##### GIVEN ENTRIES

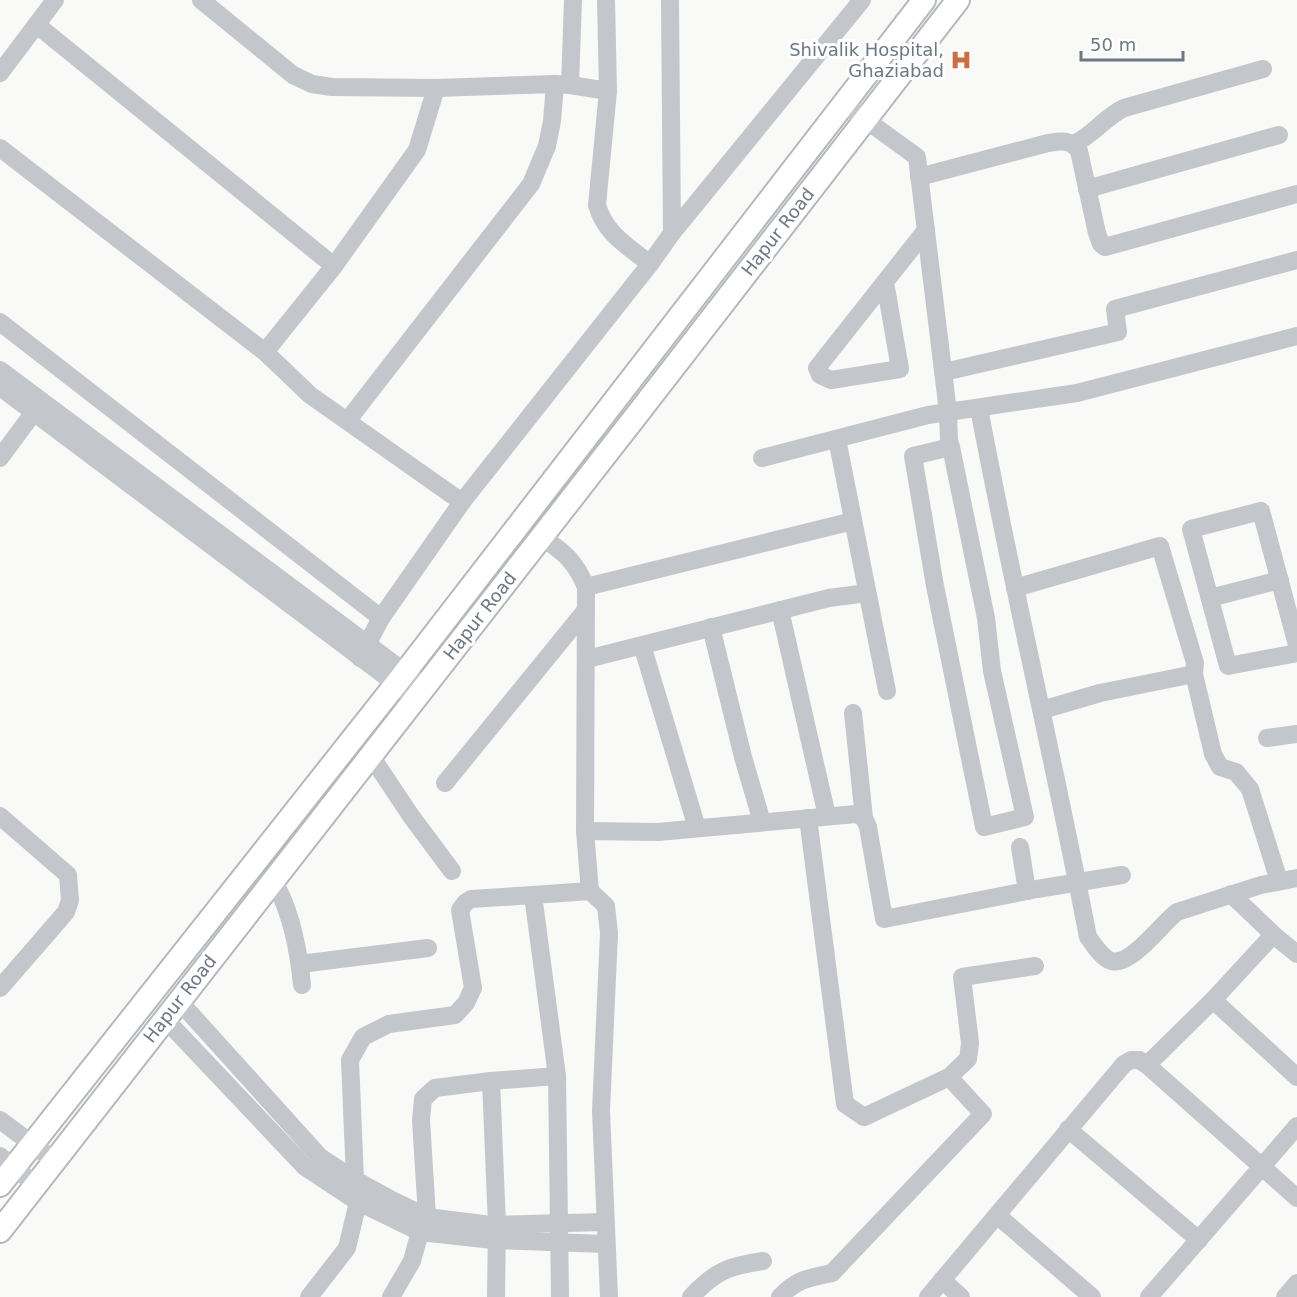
<svg xmlns="http://www.w3.org/2000/svg" width="1297" height="1297" font-family="'DejaVu Sans',sans-serif">
<style>
.lines{fill:none;stroke-linecap:round;stroke-linejoin:round}
.major-casing{stroke:#b5b8bc;stroke-width:26}
.minor{stroke:#c3c6ca;stroke-width:18}
.major{stroke:#fff;stroke-width:22}
.labels{text-anchor:middle;stroke-width:6;stroke-linejoin:round;paint-order:stroke}
.poi-label{font-size:18px;fill:#6c7884;stroke:#fff;text-anchor:end}
.street-label{font-size:18px;fill:#6c7884;stroke:#fff}
</style>
<rect width="100%" height="100%" fill="#f9f9f7"/>
<g class="lines">
<defs>
<g id="major">
<path d="M0 1185 396 684 924 0"/>
<path d="M0 1231 639 412 958 0"/>
</g>
</defs>
<!-- major casing -->
<use href="#major" class="major-casing"/>
<!-- minor -->
<g class="minor">
<path d="M201 0 293 75 312 84 332 87 436 88 555 84 552 121 547 146 531 184 348 420"/>
<path d="M606 0 608 91"/>
<path d="M670 0 672 233"/>
<path d="M37 25 334 266"/>
<path d="M0 73 55 0"/>
<path d="M570 85 573 0"/>
<path d="M844 104 917 157 948 412 949 441 951 447 986 618 992 671 1025 817 984 827 935 586 913 456 951 447"/>
<path d="M1074 144C1093 135 1105 117 1124 108L1263 69"/>
<path d="M0 148 265 352 310 395 462 502"/>
<path d="M919 177 1048 143C1061 141 1071 139 1079 151L1097 233 1101 244 1105 247 1297 194"/>
<path d="M1087 189 1279 135"/>
<path d="M650 264 672 233 862 0"/>
<path d="M885 282 900 369 831 380 820 375 817 368 926 230"/>
<path d="M0 322 381 618"/>
<path d="M265 352 334 266 417 150 436 88"/>
<path d="M0 370 414 679"/>
<path d="M944 372 1118 332 1115 309 1297 260"/>
<path d="M0 387 416 699"/>
<path d="M979 408C1012 585 1054 760 1088 937 1095 946 1101 957 1111 961 1131 967 1162 923 1177 912L1261 885 1297 878"/>
<path d="M837 439 887 691"/>
<path d="M0 458 34 412"/>
<path d="M762 458 928 415 1077 393 1297 336"/>
<path d="M542 537C565 553 575 561 586 587L585 831 590 891"/>
<path d="M586 587 853 521"/>
<path d="M1015 588 1160 546 1195 663 1194 674 1213 754 1220 767 1236 772 1250 789 1279 881"/>
<path d="M1210 598 1280 580"/>
<path d="M780 610 827 816"/>
<path d="M711 627 743 757 762 822"/>
<path d="M642 645 697 828"/>
<path d="M1297 645 1261 511 1191 529 1228 666 1297 653"/>
<path d="M360 658 381 618 462 502 650 264C628 246 605 234 597 205L608 91 570 85 555 84"/>
<path d="M587 659 829 598 867 593"/>
<path d="M1042 710 1100 693 1194 674"/>
<path d="M853 713 864 818"/>
<path d="M1267 738 1297 734"/>
<path d="M371 756 411 816 452 871"/>
<path d="M445 783 586 610"/>
<path d="M0 816 68 875 70 900 66 912 0 988"/>
<path d="M808 818 845 1104 864 1117 949 1077"/>
<path d="M585 831 658 832 856 814 864 818 868 827 884 919 1037 889 1122 875"/>
<path d="M1020 847 1027 891"/>
<path d="M268 886 278 889C292 917 299 954 302 985"/>
<path d="M1231 894 1276 937"/>
<path d="M533 895 590 891 606 906 609 933 601 1111 609 1297"/>
<path d="M300 964 428 948"/>
<path d="M1213 1000 1297 1077"/>
<path d="M179 1001 320 1157 355 1180 390 1199 427 1217 491 1225 605 1222"/>
<path d="M165 1019 305 1167 358 1202 420 1232 493 1240 606 1244"/>
<path d="M1147 1065 1213 1000 1272 936 1276 937 1297 954"/>
<path d="M491 1081 497 1225 496 1297"/>
<path d="M0 1120 55 1161"/>
<path d="M1068 1129 1199 1240"/>
<path d="M0 1156 36 1185"/>
<path d="M998 1216 1092 1297"/>
<path d="M942 1280 961 1297"/>
<path d="M309 1297 347 1248 358 1202 355 1180 350 1060 363 1037 389 1024 455 1015 466 1003 473 988 460 910 465 903 471 899 533 895 557 1076 560 1297"/>
<path d="M391 1297 412 1261 420 1232 427 1217 421 1120 423 1099 435 1088 491 1081 557 1076"/>
<path d="M691 1297C715 1271 729 1266 763 1261"/>
<path d="M780 1297C796 1279 809 1278 832 1273L983 1114 949 1077 968 1059 970 1043 962 977 1035 966"/>
<path d="M928 1297 1124 1064 1131 1060H1139L1147 1065 1297 1198"/>
<path d="M1149 1297 1297 1126"/>
<path d="M1285 1297 1297 1283"/>
</g>
<!-- major -->
<use href="#major" class="major"/>
</g>
<!-- icons -->
<defs>
<symbol id="hospital-bare" viewBox="-9 -9 18 18"><path d="M-5-5h3v3.5h4V-5h3V5h-3V1.5h-4V5h-3Z" fill="#ce6d42" stroke="#fff" stroke-width="2.5" paint-order="stroke"/></symbol>
</defs>
<g fill-rule="evenodd">
<use href="#hospital-bare" x="946" y="45" width="30" height="30"/>
</g>
<g class="labels">
<!-- poi labels -->
<g class="poi-label">
<text x="944" y="56">Shivalik Hospital,<tspan x="944" dy="21">Ghaziabad</tspan></text>
</g>
<!-- street labels -->
<g class="street-label">
<text transform="translate(778 232) rotate(-52)" y="6">Hapur Road</text>
<text transform="translate(480 616) rotate(-52)" y="6">Hapur Road</text>
<text transform="translate(180 999) rotate(-52)" y="6">Hapur Road</text>
</g>
</g>
<!-- scale -->
<path d="M1081 51v9h102v-9" fill="none" stroke="#6c7884" stroke-width="3"/>
<text x="1090" y="51" font-size="18" fill="#6c7884" stroke="#ffffff" stroke-width="4.5" paint-order="stroke">50 m</text>
</svg>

##########

ABOUT THIS EXERCISE:
Copy the listing above exactly, minus the pictures.

TASK OUTPUT:
<svg xmlns="http://www.w3.org/2000/svg" width="1297" height="1297" font-family="'DejaVu Sans',sans-serif">
<style>
.lines{fill:none;stroke-linecap:round;stroke-linejoin:round}
.major-casing{stroke:#b5b8bc;stroke-width:26}
.minor{stroke:#c3c6ca;stroke-width:18}
.major{stroke:#fff;stroke-width:22}
.labels{text-anchor:middle;stroke-width:6;stroke-linejoin:round;paint-order:stroke}
.poi-label{font-size:18px;fill:#6c7884;stroke:#fff;text-anchor:end}
.street-label{font-size:18px;fill:#6c7884;stroke:#fff}
</style>
<rect width="100%" height="100%" fill="#f9f9f7"/>
<g class="lines">
<defs>
<g id="major">
<path d="M0 1185 396 684 924 0"/>
<path d="M0 1231 639 412 958 0"/>
</g>
</defs>
<!-- major casing -->
<use href="#major" class="major-casing"/>
<!-- minor -->
<g class="minor">
<path d="M201 0 293 75 312 84 332 87 436 88 555 84 552 121 547 146 531 184 348 420"/>
<path d="M606 0 608 91"/>
<path d="M670 0 672 233"/>
<path d="M37 25 334 266"/>
<path d="M0 73 55 0"/>
<path d="M570 85 573 0"/>
<path d="M844 104 917 157 948 412 949 441 951 447 986 618 992 671 1025 817 984 827 935 586 913 456 951 447"/>
<path d="M1074 144C1093 135 1105 117 1124 108L1263 69"/>
<path d="M0 148 265 352 310 395 462 502"/>
<path d="M919 177 1048 143C1061 141 1071 139 1079 151L1097 233 1101 244 1105 247 1297 194"/>
<path d="M1087 189 1279 135"/>
<path d="M650 264 672 233 862 0"/>
<path d="M885 282 900 369 831 380 820 375 817 368 926 230"/>
<path d="M0 322 381 618"/>
<path d="M265 352 334 266 417 150 436 88"/>
<path d="M0 370 414 679"/>
<path d="M944 372 1118 332 1115 309 1297 260"/>
<path d="M0 387 416 699"/>
<path d="M979 408C1012 585 1054 760 1088 937 1095 946 1101 957 1111 961 1131 967 1162 923 1177 912L1261 885 1297 878"/>
<path d="M837 439 887 691"/>
<path d="M0 458 34 412"/>
<path d="M762 458 928 415 1077 393 1297 336"/>
<path d="M542 537C565 553 575 561 586 587L585 831 590 891"/>
<path d="M586 587 853 521"/>
<path d="M1015 588 1160 546 1195 663 1194 674 1213 754 1220 767 1236 772 1250 789 1279 881"/>
<path d="M1210 598 1280 580"/>
<path d="M780 610 827 816"/>
<path d="M711 627 743 757 762 822"/>
<path d="M642 645 697 828"/>
<path d="M1297 645 1261 511 1191 529 1228 666 1297 653"/>
<path d="M360 658 381 618 462 502 650 264C628 246 605 234 597 205L608 91 570 85 555 84"/>
<path d="M587 659 829 598 867 593"/>
<path d="M1042 710 1100 693 1194 674"/>
<path d="M853 713 864 818"/>
<path d="M1267 738 1297 734"/>
<path d="M371 756 411 816 452 871"/>
<path d="M445 783 586 610"/>
<path d="M0 816 68 875 70 900 66 912 0 988"/>
<path d="M808 818 845 1104 864 1117 949 1077"/>
<path d="M585 831 658 832 856 814 864 818 868 827 884 919 1037 889 1122 875"/>
<path d="M1020 847 1027 891"/>
<path d="M268 886 278 889C292 917 299 954 302 985"/>
<path d="M1231 894 1276 937"/>
<path d="M533 895 590 891 606 906 609 933 601 1111 609 1297"/>
<path d="M300 964 428 948"/>
<path d="M1213 1000 1297 1077"/>
<path d="M179 1001 320 1157 355 1180 390 1199 427 1217 491 1225 605 1222"/>
<path d="M165 1019 305 1167 358 1202 420 1232 493 1240 606 1244"/>
<path d="M1147 1065 1213 1000 1272 936 1276 937 1297 954"/>
<path d="M491 1081 497 1225 496 1297"/>
<path d="M0 1120 55 1161"/>
<path d="M1068 1129 1199 1240"/>
<path d="M0 1156 36 1185"/>
<path d="M998 1216 1092 1297"/>
<path d="M942 1280 961 1297"/>
<path d="M309 1297 347 1248 358 1202 355 1180 350 1060 363 1037 389 1024 455 1015 466 1003 473 988 460 910 465 903 471 899 533 895 557 1076 560 1297"/>
<path d="M391 1297 412 1261 420 1232 427 1217 421 1120 423 1099 435 1088 491 1081 557 1076"/>
<path d="M691 1297C715 1271 729 1266 763 1261"/>
<path d="M780 1297C796 1279 809 1278 832 1273L983 1114 949 1077 968 1059 970 1043 962 977 1035 966"/>
<path d="M928 1297 1124 1064 1131 1060H1139L1147 1065 1297 1198"/>
<path d="M1149 1297 1297 1126"/>
<path d="M1285 1297 1297 1283"/>
</g>
<!-- major -->
<use href="#major" class="major"/>
</g>
<!-- icons -->
<defs>
<symbol id="hospital-bare" viewBox="-9 -9 18 18"><path d="M-5-5h3v3.5h4V-5h3V5h-3V1.5h-4V5h-3Z" fill="#ce6d42" stroke="#fff" stroke-width="2.5" paint-order="stroke"/></symbol>
</defs>
<g fill-rule="evenodd">
<use href="#hospital-bare" x="946" y="45" width="30" height="30"/>
</g>
<g class="labels">
<!-- poi labels -->
<g class="poi-label">
<text x="944" y="56">Shivalik Hospital,<tspan x="944" dy="21">Ghaziabad</tspan></text>
</g>
<!-- street labels -->
<g class="street-label">
<text transform="translate(778 232) rotate(-52)" y="6">Hapur Road</text>
<text transform="translate(480 616) rotate(-52)" y="6">Hapur Road</text>
<text transform="translate(180 999) rotate(-52)" y="6">Hapur Road</text>
</g>
</g>
<!-- scale -->
<path d="M1081 51v9h102v-9" fill="none" stroke="#6c7884" stroke-width="3"/>
<text x="1090" y="51" font-size="18" fill="#6c7884" stroke="#ffffff" stroke-width="4.5" paint-order="stroke">50 m</text>
</svg>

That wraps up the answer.